Our modern healthcare system values procedures, tests, referrals, and prescriptions. Relative to these things, disease prevention and counseling about lifestyle modifications generate very little revenue. In most medical offices, clinicians are measured and rewarded based upon their ability to generate revenue – not on their ability to improve quality of life or health outcomes. It’s not surprising that when clinicians’ value to the organization relies upon revenue generation, these services are not valued or prioritized.
Over the past decade, more and more employers have come to understand that this model doesn’t benefit the primary players in the healthcare space.
It does nothing to improve the quality of life for the patients
it creates dissatisfaction among the healthcare team
it hurts the bottom line of the entire organization
The only ones that win in the current healthcare model are the big businesses that have managed to insert themselves between the patients and the clinicians.
Savvy employers, who pay the majority of healthcare costs, are leaning more and more into a different model – one that values preventive health and counseling above all else. To offset the exorbitant costs of healthcare, they are contracting with on-site/near-site clinics – where healthcare providers are not measured by the revenue they generate but by their ability to generate quality outcomes.
Clinicians, who went into the field of medicine because they wanted to help patients improve their quality of life, are clamoring to work within these clinics – to have the opportunity to practice medicine with the patient’s best intentions at the core of their practice.

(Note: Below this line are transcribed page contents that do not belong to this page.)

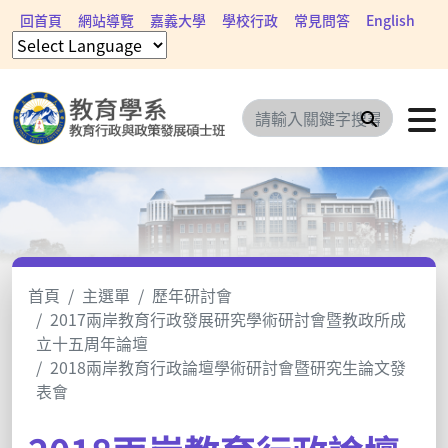
回首頁
網站導覽
嘉義大學
學校行政
常見問答
English
搜尋
首頁
主選單
歷年研討會
2017兩岸教育行政發展研究學術研討會暨教政所成
立十五周年論壇
2018兩岸教育行政論壇學術研討會暨研究生論文發
表會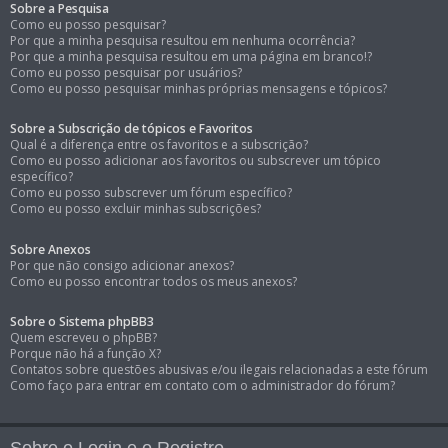
Sobre a Pesquisa
Como eu posso pesquisar?
Por que a minha pesquisa resultou em nenhuma ocorrência?
Por que a minha pesquisa resultou em uma página em branco!?
Como eu posso pesquisar por usuários?
Como eu posso pesquisar minhas próprias mensagens e tópicos?
Sobre a Subscrição de tópicos e Favoritos
Qual é a diferença entre os favoritos e a subscrição?
Como eu posso adicionar aos favoritos ou subscrever um tópico
específico?
Como eu posso subscrever um fórum específico?
Como eu posso excluir minhas subscrições?
Sobre Anexos
Por que não consigo adicionar anexos?
Como eu posso encontrar todos os meus anexos?
Sobre o Sistema phpBB3
Quem escreveu o phpBB?
Porque não há a função X?
Contatos sobre questões abusivas e/ou ilegais relacionadas a este fórum
Como faço para entrar em contato com o administrador do fórum?
Sobre o Login e o Registro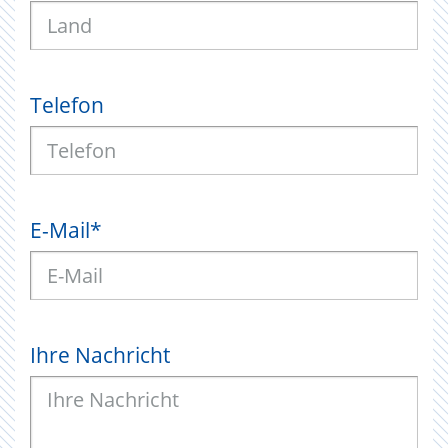
Telefon
E-Mail
*
Ihre Nachricht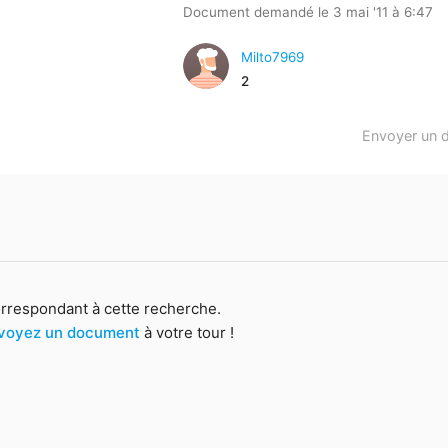
Document demandé le 3 mai '11 à 6:47
Milto7969
2
Envoyer un 
orrespondant à cette recherche.
voyez un document
à votre tour !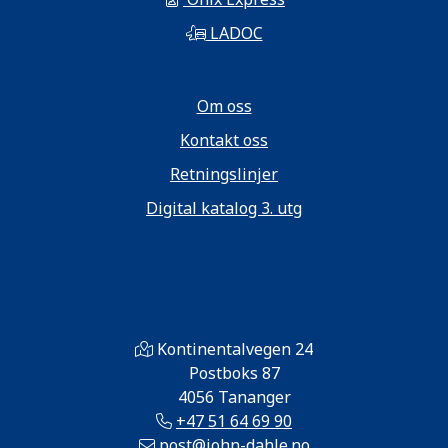
LADOC
Om oss
Kontakt oss
Retningslinjer
Digital katalog 3. utg
Kontinentalvegen 24
Postboks 87
4056 Tananger
+47 51 64 69 90
post@john-dahle.no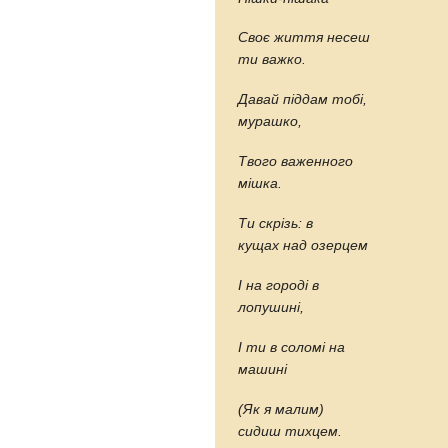
Своє життя несеш
ти важко.
Давай піддам тобі,
мурашко,
Твого важенного
мішка.
Ти скрізь: в
кущах над озерцем
І на городі в
лопушині,
І ти в соломі на
машині
(Як я малим)
сидиш тихцем.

Individuals benefit in multiple ways – from being able to access healthcare at work to avoiding costly copays to having access to clinicians that can take the time to focus on counseling and disease prevention.
Excess weight and/or a poor diet are responsible for over 80% of chronic diseases. Although clinicians want to help their patients suffering from these diseases, most simply don’t know how. Obesity medicine still isn’t being taught in medical schools and clinical training programs. Most physicians and nurse practitioners receive little to no training in nutrition. How can we expect them to effectively prevent and treat chronic disease when they haven’t been trained in the fields of science needed to treat them: Obesity Medicine and nutrition?
Prior to launching the program with employees, WellMi spends a full day training the on-site/near-site healthcare team – providing them with the foundation of Obesity Medicine and giving them a framework by which to prevent and treat excess weight. Over the course of the year, the on-site team will be fully supported by the WellMi team, with access to team members for consultations and optional monthly town hall zoom calls – a place where everyone can get questions answered and receive any pertinent clinical updates.